There currently is no human vaccine available. Several vaccines are under development by private and public researchers. Developing a vaccine against the disease is challenging. With five different serotypes of the dengue virus that can cause the disease, the vaccine must immunize against all five types to be effective. Vaccination against only one serotype could possibly lead to severe dengue hemorrhagic shock (DHS) when infected with another serotype due to antibody-dependent enhancement. When infected with Dengue virus, the immune system produces cross-reactive antibodies that provide immunity to that particular serotype. However, these antibodies are incapable of neutralizing any other serotypes upon reinfection and actually serve to increases viral infection. When macrophages consume the ‘neutralized’ virus, the virus is able replicate within the macrophage. In all, these cross-reactive, ineffective antibodies ease the access of these viruses into macrophages, which induces the dengue hemorrhagic fever. A common problem faced in dengue-endemic regions is when mothers become infected with dengue; after giving birth, offspring carry the immunity from their mother and are susceptible to hemorrhagic fever if infected with any of the other four serotypes.
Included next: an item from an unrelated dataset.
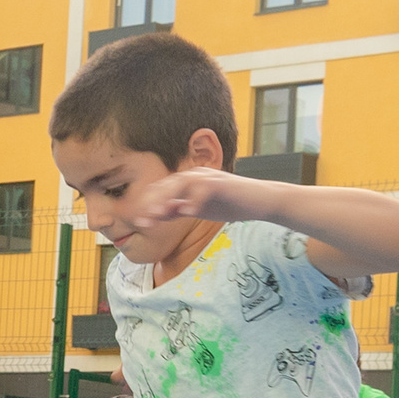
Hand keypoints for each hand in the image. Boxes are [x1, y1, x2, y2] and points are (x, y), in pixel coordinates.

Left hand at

One vaccine was in phase III trials in 2012 and planning for vaccine usage and effectiveness surveillance had started.
In September 2012, it was announced that one of the vaccines had not done well in clinical trials.
In 2009 Sanofi-Pasteur starts to build a new facility in suburb of Lyon (France) at Neuville-sur-Saône (fr). This unit produces 4 serotypes vaccine for phase III trials. In september 2014 Sanofi-Pasteur CEO gives early results of the phase III trial efficacy study in Latin America. The efficacy per serotype (ST) varied widely, from 42.3% for ST2, rising to 50.3% for ST1, and to 74.0% for ST3 and 77.7% for ST4. The full analysis of data from the phase III Latin American-Caribbean study will be reviewed by external experts before being published in a peer-reviewed scientific journal. Primary results has to be presented at the American Society of Tropical Medicine and Hygiene Annual Meeting, held November 2–6 2014 in New Orleans.
As researchers continue their work, governments should also make efforts in protecting their citizens by providing clean environments to live in, which can be done through developing cleaning teams to keep the cities clean.